(begin)
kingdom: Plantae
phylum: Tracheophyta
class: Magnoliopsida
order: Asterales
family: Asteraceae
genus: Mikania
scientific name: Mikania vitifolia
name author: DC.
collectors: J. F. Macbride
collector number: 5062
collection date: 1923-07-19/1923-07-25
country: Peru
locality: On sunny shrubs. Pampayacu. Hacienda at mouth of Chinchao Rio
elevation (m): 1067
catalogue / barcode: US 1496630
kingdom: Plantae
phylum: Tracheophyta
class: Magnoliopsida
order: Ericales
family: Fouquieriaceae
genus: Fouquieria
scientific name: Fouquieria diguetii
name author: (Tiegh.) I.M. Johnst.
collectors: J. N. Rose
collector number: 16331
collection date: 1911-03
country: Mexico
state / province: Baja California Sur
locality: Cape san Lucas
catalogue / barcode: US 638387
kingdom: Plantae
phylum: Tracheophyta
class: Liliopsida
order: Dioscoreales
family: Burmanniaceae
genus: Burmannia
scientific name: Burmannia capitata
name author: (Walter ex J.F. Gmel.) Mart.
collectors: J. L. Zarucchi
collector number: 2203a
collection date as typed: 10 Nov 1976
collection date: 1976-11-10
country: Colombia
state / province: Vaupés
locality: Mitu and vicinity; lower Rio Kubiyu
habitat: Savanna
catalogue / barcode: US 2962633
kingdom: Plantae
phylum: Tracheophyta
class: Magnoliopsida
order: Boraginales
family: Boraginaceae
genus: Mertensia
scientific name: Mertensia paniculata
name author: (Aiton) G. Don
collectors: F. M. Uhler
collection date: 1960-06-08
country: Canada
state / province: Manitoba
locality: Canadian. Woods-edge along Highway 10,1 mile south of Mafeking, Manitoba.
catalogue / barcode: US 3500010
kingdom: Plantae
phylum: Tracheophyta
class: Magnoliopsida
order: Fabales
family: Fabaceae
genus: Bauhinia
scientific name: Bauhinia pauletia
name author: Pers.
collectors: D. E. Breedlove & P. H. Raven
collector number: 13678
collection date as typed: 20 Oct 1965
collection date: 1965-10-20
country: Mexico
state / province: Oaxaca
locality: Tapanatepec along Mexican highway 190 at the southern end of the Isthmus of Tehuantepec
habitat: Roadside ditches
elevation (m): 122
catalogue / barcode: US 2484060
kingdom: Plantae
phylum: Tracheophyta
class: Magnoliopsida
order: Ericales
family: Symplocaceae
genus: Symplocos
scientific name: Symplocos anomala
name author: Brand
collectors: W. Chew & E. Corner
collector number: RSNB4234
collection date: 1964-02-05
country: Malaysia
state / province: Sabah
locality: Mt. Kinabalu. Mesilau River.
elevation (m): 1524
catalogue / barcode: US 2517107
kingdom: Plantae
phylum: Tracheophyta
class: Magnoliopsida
(end)
Job
Retype every line of all the entries above, keeping each character unchanged.

Answer below
kingdom: Plantae
phylum: Tracheophyta
class: Magnoliopsida
order: Asterales
family: Asteraceae
genus: Mikania
scientific name: Mikania vitifolia
name author: DC.
collectors: J. F. Macbride
collector number: 5062
collection date: 1923-07-19/1923-07-25
country: Peru
locality: On sunny shrubs. Pampayacu. Hacienda at mouth of Chinchao Rio
elevation (m): 1067
catalogue / barcode: US 1496630
kingdom: Plantae
phylum: Tracheophyta
class: Magnoliopsida
order: Ericales
family: Fouquieriaceae
genus: Fouquieria
scientific name: Fouquieria diguetii
name author: (Tiegh.) I.M. Johnst.
collectors: J. N. Rose
collector number: 16331
collection date: 1911-03
country: Mexico
state / province: Baja California Sur
locality: Cape san Lucas
catalogue / barcode: US 638387
kingdom: Plantae
phylum: Tracheophyta
class: Liliopsida
order: Dioscoreales
family: Burmanniaceae
genus: Burmannia
scientific name: Burmannia capitata
name author: (Walter ex J.F. Gmel.) Mart.
collectors: J. L. Zarucchi
collector number: 2203a
collection date as typed: 10 Nov 1976
collection date: 1976-11-10
country: Colombia
state / province: Vaupés
locality: Mitu and vicinity; lower Rio Kubiyu
habitat: Savanna
catalogue / barcode: US 2962633
kingdom: Plantae
phylum: Tracheophyta
class: Magnoliopsida
order: Boraginales
family: Boraginaceae
genus: Mertensia
scientific name: Mertensia paniculata
name author: (Aiton) G. Don
collectors: F. M. Uhler
collection date: 1960-06-08
country: Canada
state / province: Manitoba
locality: Canadian. Woods-edge along Highway 10,1 mile south of Mafeking, Manitoba.
catalogue / barcode: US 3500010
kingdom: Plantae
phylum: Tracheophyta
class: Magnoliopsida
order: Fabales
family: Fabaceae
genus: Bauhinia
scientific name: Bauhinia pauletia
name author: Pers.
collectors: D. E. Breedlove & P. H. Raven
collector number: 13678
collection date as typed: 20 Oct 1965
collection date: 1965-10-20
country: Mexico
state / province: Oaxaca
locality: Tapanatepec along Mexican highway 190 at the southern end of the Isthmus of Tehuantepec
habitat: Roadside ditches
elevation (m): 122
catalogue / barcode: US 2484060
kingdom: Plantae
phylum: Tracheophyta
class: Magnoliopsida
order: Ericales
family: Symplocaceae
genus: Symplocos
scientific name: Symplocos anomala
name author: Brand
collectors: W. Chew & E. Corner
collector number: RSNB4234
collection date: 1964-02-05
country: Malaysia
state / province: Sabah
locality: Mt. Kinabalu. Mesilau River.
elevation (m): 1524
catalogue / barcode: US 2517107
kingdom: Plantae
phylum: Tracheophyta
class: Magnoliopsida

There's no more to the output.